Ogni paese che visita è un frammento di un mosaico più grande: il declino della Thailandia spirituale, l’ambiguità del Vietnam post-bellico, l’ombra del comunismo in Cina, la modernità aggressiva di Singapore. Ma sono gli uomini e le loro storie a rendere il libro un capolavoro. Terzani parla con monaci, contadini, politici, mercanti, indovini. E in ogni conversazione si riflette il suo bisogno di comprendere, di scavare, di immergersi.

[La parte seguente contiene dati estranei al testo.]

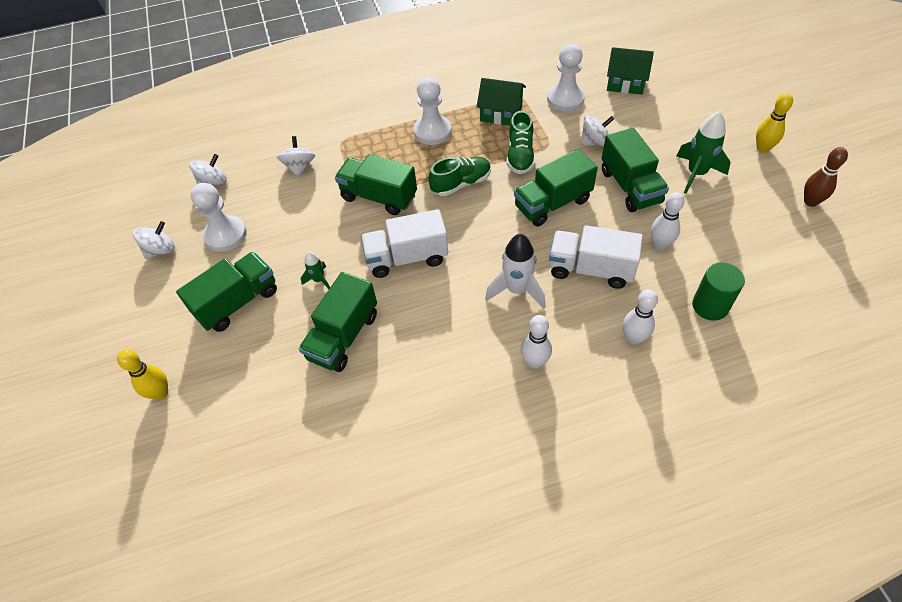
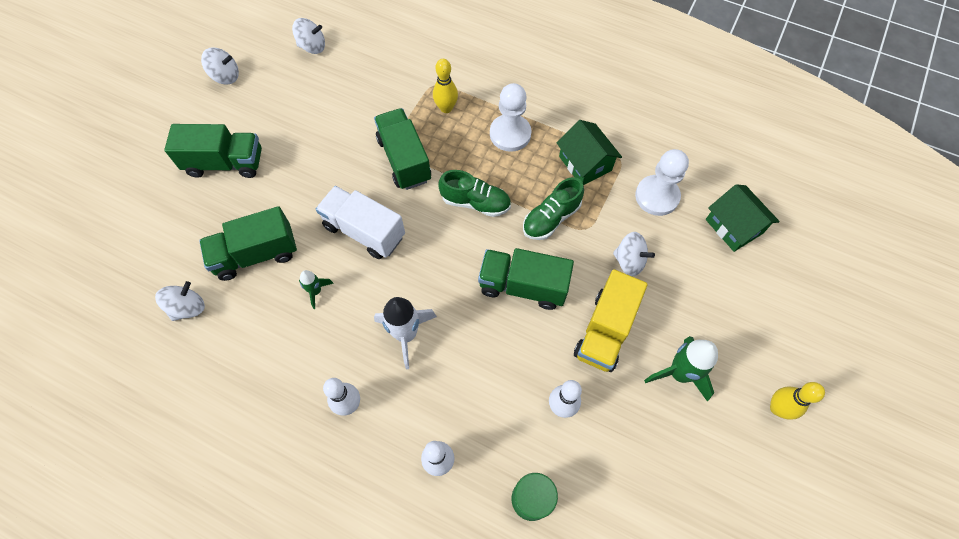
camera: 40 degrees right, 10 degrees up
yellow bowling pin [117,350,168,400] -> yellow bowling pin moved to [433,59,458,113]
white pawn [191,183,247,252] -> none
white spinning top [277,136,315,177] -> white spinning top moved to [155,281,205,321]
green rocket [301,252,330,289] -> green rocket moved to [299,270,334,309]
white truck [549,225,643,289] -> none
green truck [601,128,669,212] -> yellow truck [574,269,648,372]
brown bowling pin [804,147,848,207] -> none

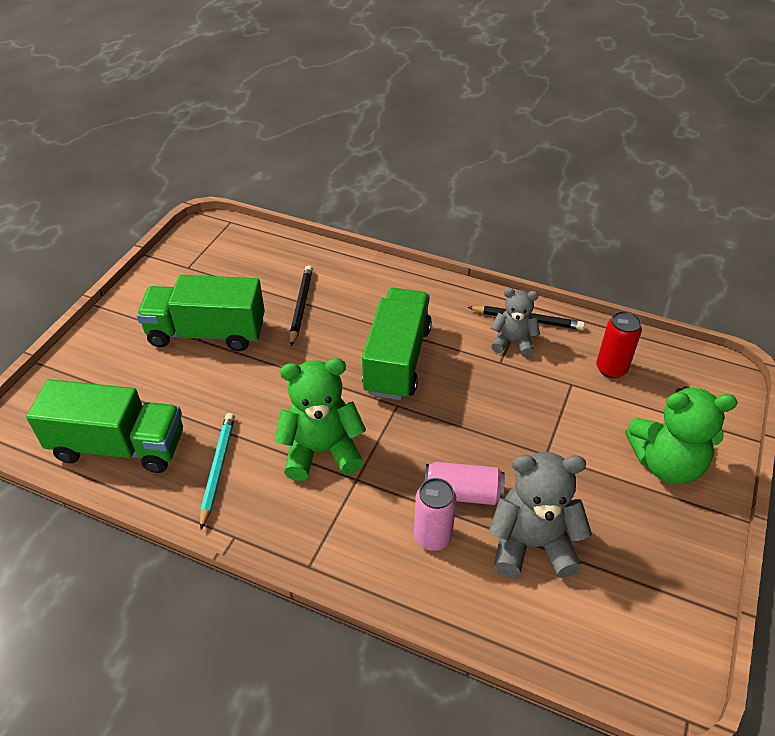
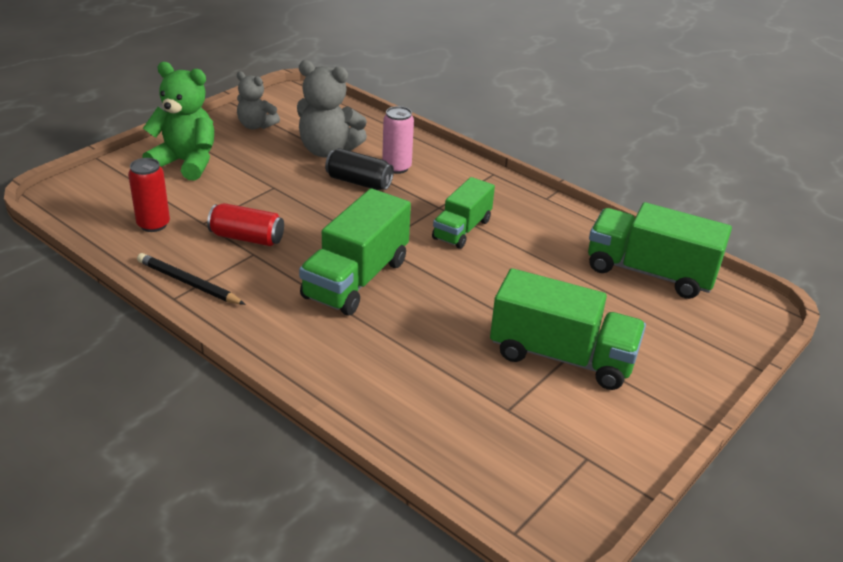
camera: 165 degrees left, 10 degrees down
turquoise pencil [200,413,235,530] -> none
green teddy bear [274,358,366,481] -> green truck [432,177,495,249]
black pencil [290,265,313,346] -> none
pink can [424,462,505,505] -> black can [325,148,394,190]
grey teddy bear [491,288,540,357] -> grey teddy bear moved to [237,71,280,129]
none -> red can [207,203,284,246]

La magia e la superstizione: l’Oriente visto con altri occhi
L’intero libro ruota attorno alla domanda: esiste un destino scritto? Per l’Occidente, figlio della ragione e del progresso, la superstizione è un residuo arcaico, qualcosa da cui liberarsi. Per l’Oriente, invece, la magia è ancora parte della vita, intrecciata alla quotidianità come il filo di un tessuto millenario.
Terzani non cerca di confutare né di accettare ciecamente queste credenze. Le ascolta, le osserva, le sperimenta. E mentre lo fa, la sua scrittura diventa sempre più potente, più intima. Il vero viaggio non è solo geografico, ma interiore: è la scoperta che il tempo può essere vissuto diversamente, che il futuro non è solo ciò che costruiamo, ma anche ciò che ci attende.
Un anno senza aerei: la lentezza come filosofia
Forse il messaggio più profondo di Un indovino mi disse è un altro: il viaggio lento trasforma il viaggiatore. Abbandonare gli aerei significa riscoprire il senso dell’attesa, il valore dell’incontro casuale, la poesia del paesaggio che scorre dietro un finestrino.
Oggi, in un’epoca dominata dalla velocità, il libro di Terzani è ancora più attuale. È un inno alla pazienza, alla capacità di osservare, di lasciarsi sorprendere. È la prova che fermarsi non significa perdere tempo, ma guadagnarlo.
Perché leggere oggi Un indovino mi disse?
Perché è un libro che sfida il lettore. Ti costringe a chiederti: quanto spazio lascio al caso nella mia vita? Sono davvero libero o schiavo della mia routine? Cosa vedrei se rallentassi?
Terzani non è solo un grande narratore, è un maestro nell’arte del dubbio. E Un indovino mi disse è il suo invito più sincero a mettere in discussione ciò che crediamo di sapere.